* [WHAT IS REQUIRED] Copy out each line of the data that holds the word "nostrils".

* [INPUT DATA]
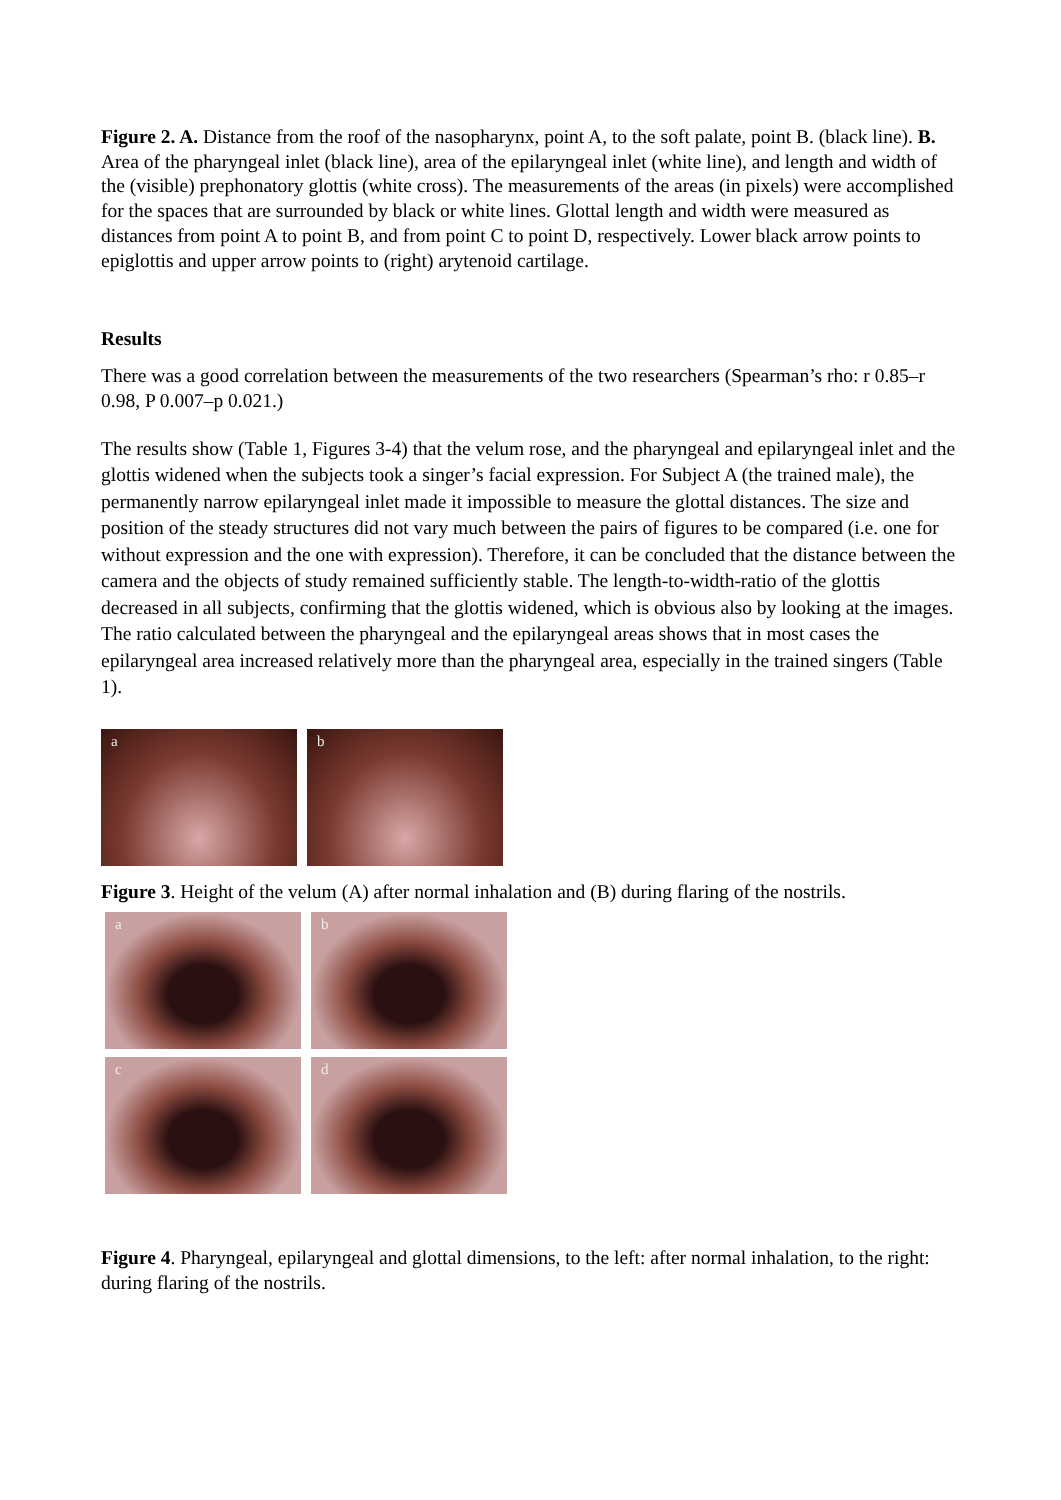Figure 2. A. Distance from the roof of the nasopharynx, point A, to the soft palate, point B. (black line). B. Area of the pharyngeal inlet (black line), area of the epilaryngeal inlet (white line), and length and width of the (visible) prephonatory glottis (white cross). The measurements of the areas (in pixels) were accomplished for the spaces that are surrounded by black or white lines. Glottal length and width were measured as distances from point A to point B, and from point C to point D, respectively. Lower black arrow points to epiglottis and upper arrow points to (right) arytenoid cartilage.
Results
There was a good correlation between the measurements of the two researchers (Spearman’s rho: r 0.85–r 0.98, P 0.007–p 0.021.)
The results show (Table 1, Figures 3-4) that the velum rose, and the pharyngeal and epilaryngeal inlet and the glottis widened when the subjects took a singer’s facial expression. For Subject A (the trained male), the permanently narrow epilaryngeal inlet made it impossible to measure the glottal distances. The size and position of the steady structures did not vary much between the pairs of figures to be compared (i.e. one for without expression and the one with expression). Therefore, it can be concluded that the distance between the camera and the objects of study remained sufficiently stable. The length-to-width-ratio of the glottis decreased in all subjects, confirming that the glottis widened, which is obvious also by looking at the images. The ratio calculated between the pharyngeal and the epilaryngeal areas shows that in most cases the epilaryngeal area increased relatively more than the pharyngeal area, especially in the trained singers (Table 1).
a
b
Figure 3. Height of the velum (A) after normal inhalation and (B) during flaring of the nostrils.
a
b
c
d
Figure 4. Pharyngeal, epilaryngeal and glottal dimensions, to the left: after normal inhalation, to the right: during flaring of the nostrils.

* [OUTPUT FOR THIS EXERCISE]
Figure 3. Height of the velum (A) after normal inhalation and (B) during flaring of the nostrils.
Figure 4. Pharyngeal, epilaryngeal and glottal dimensions, to the left: after normal inhalation, to the right: during flaring of the nostrils.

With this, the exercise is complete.